Format the material as a JSON list of strings, one string per line, omitting blank lines and the pictures.

Dataset entries:
━━━

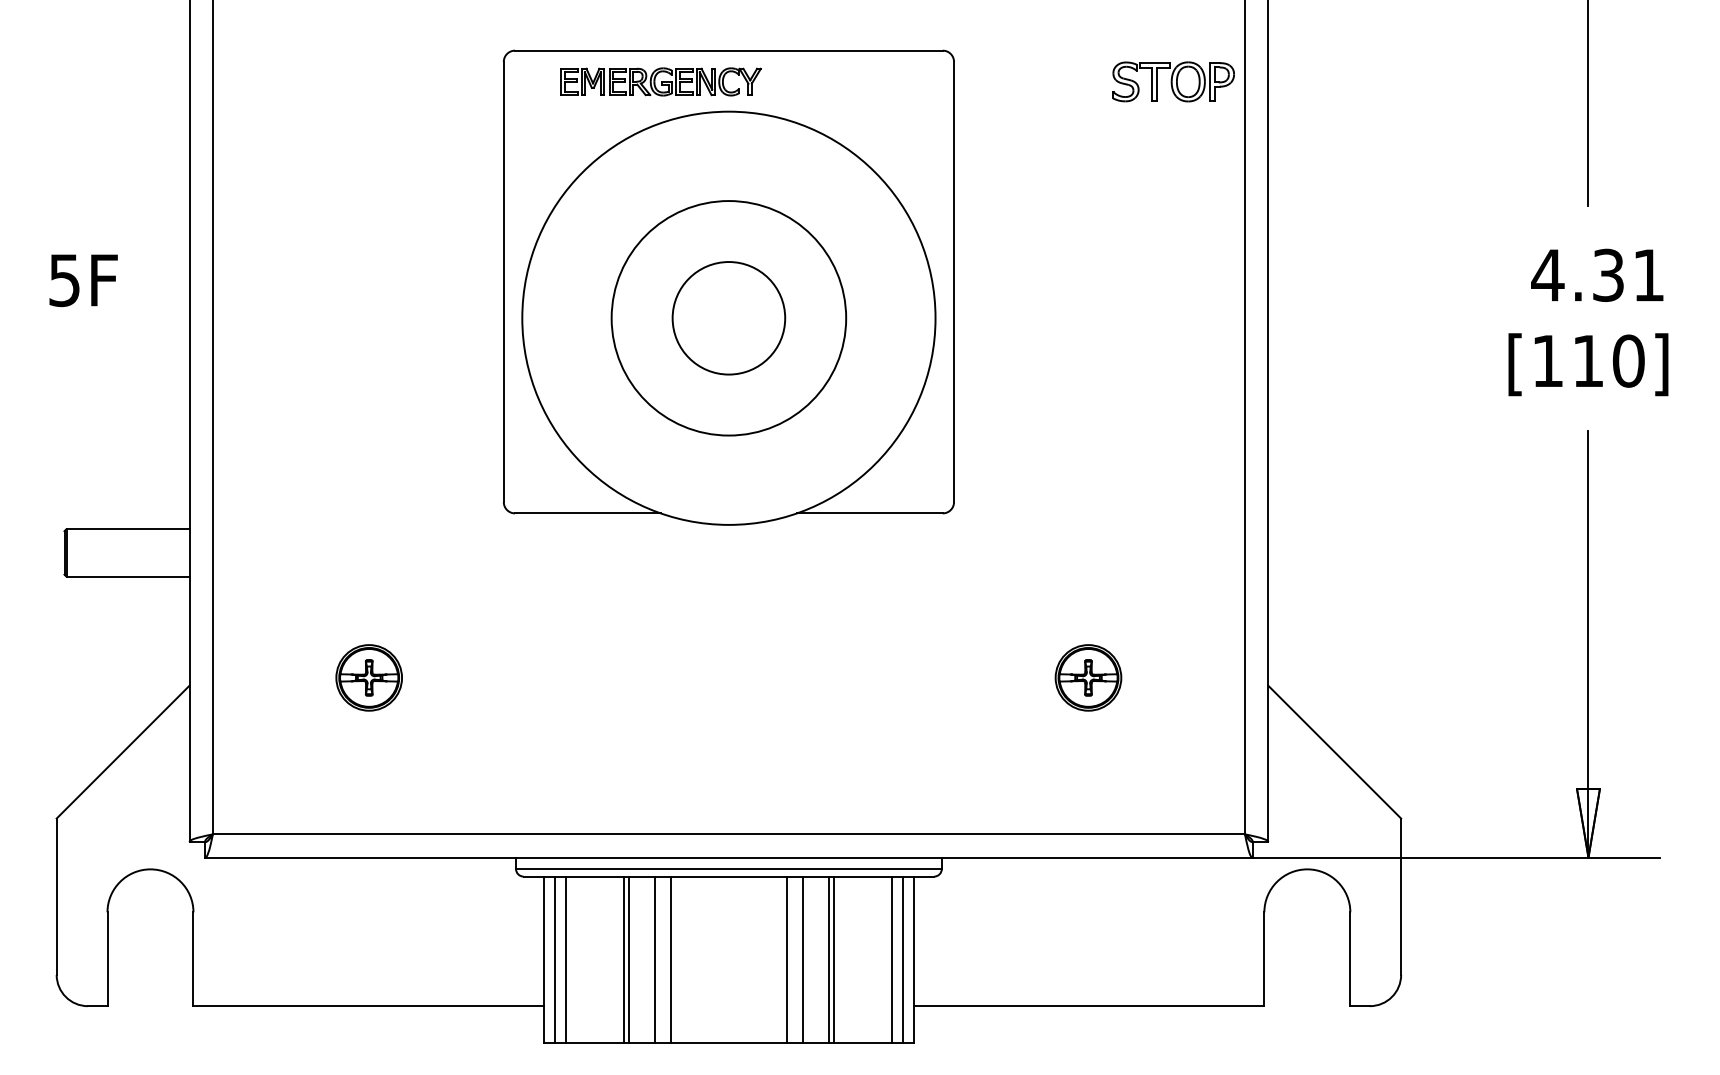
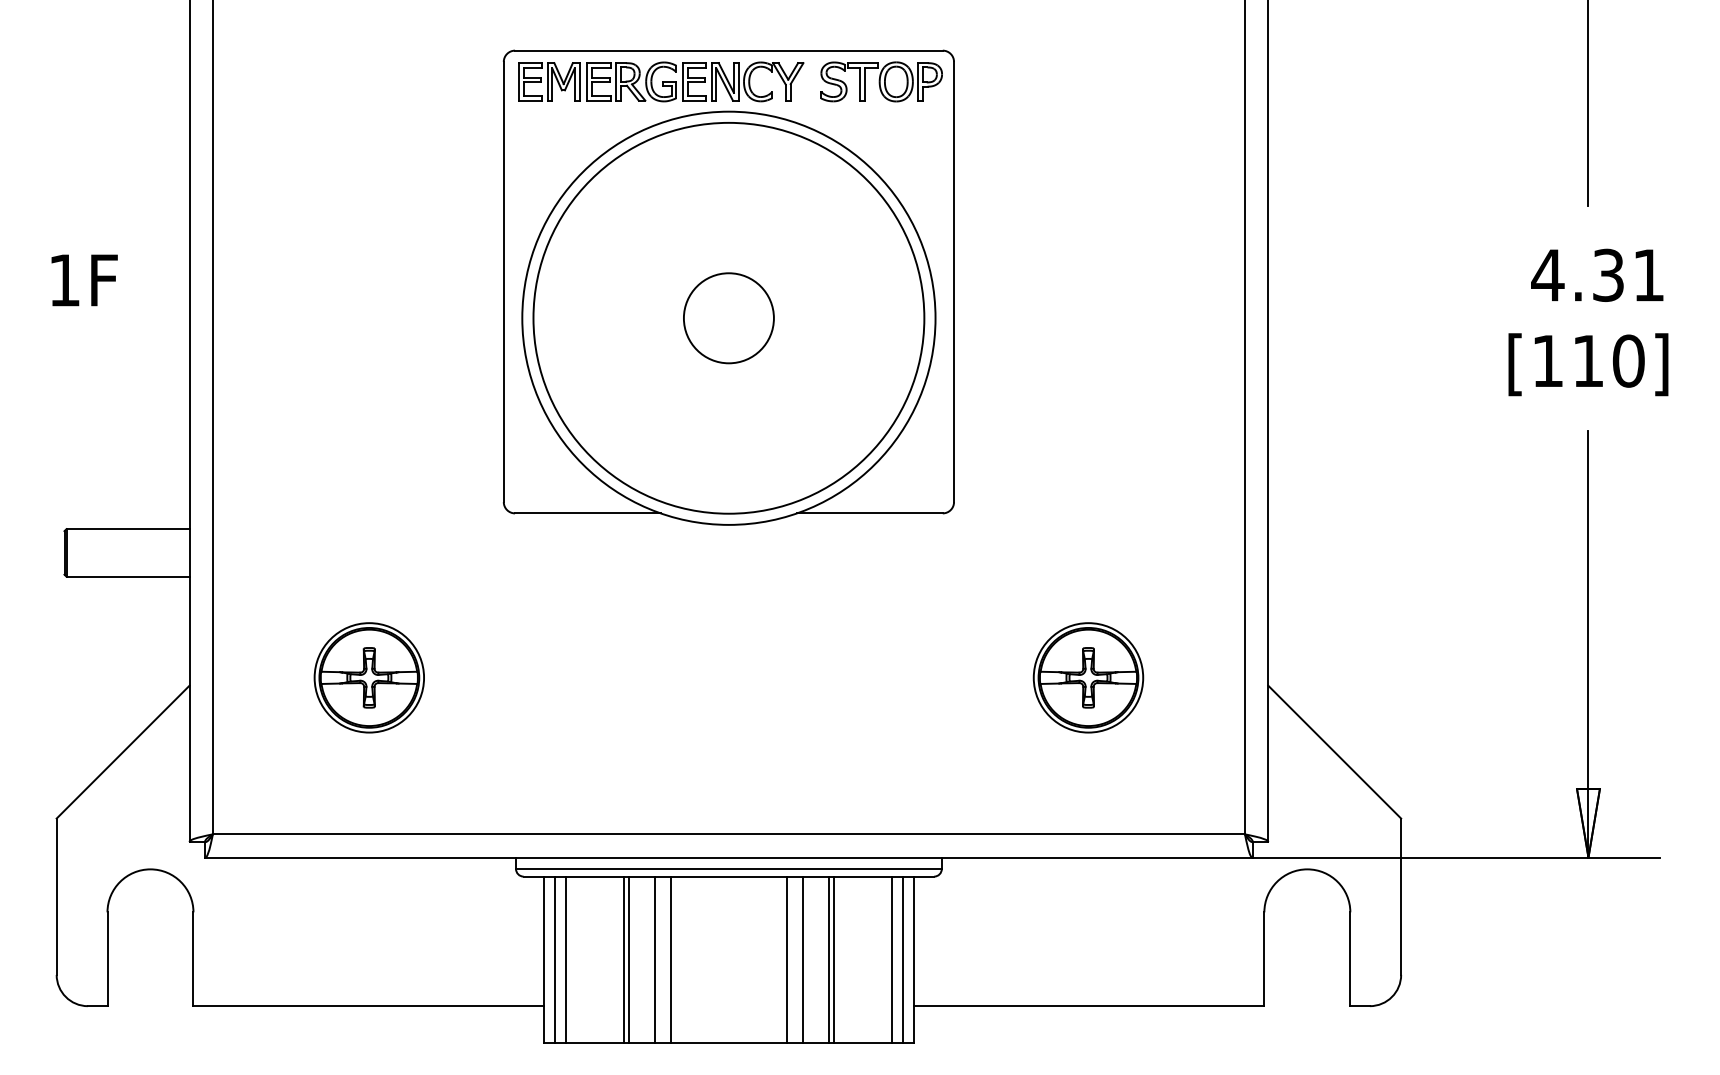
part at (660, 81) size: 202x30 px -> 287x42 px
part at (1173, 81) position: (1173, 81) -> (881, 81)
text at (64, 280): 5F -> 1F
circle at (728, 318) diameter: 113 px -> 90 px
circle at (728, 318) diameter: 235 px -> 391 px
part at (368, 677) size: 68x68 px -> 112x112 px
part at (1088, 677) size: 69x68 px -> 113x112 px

━━━

* [Completed exercise]:
[
  "part at (660, 81) size: 202x30 px -> 287x42 px",
  "part at (1173, 81) position: (1173, 81) -> (881, 81)",
  "text at (64, 280): 5F -> 1F",
  "circle at (728, 318) diameter: 113 px -> 90 px",
  "circle at (728, 318) diameter: 235 px -> 391 px",
  "part at (368, 677) size: 68x68 px -> 112x112 px",
  "part at (1088, 677) size: 69x68 px -> 113x112 px"
]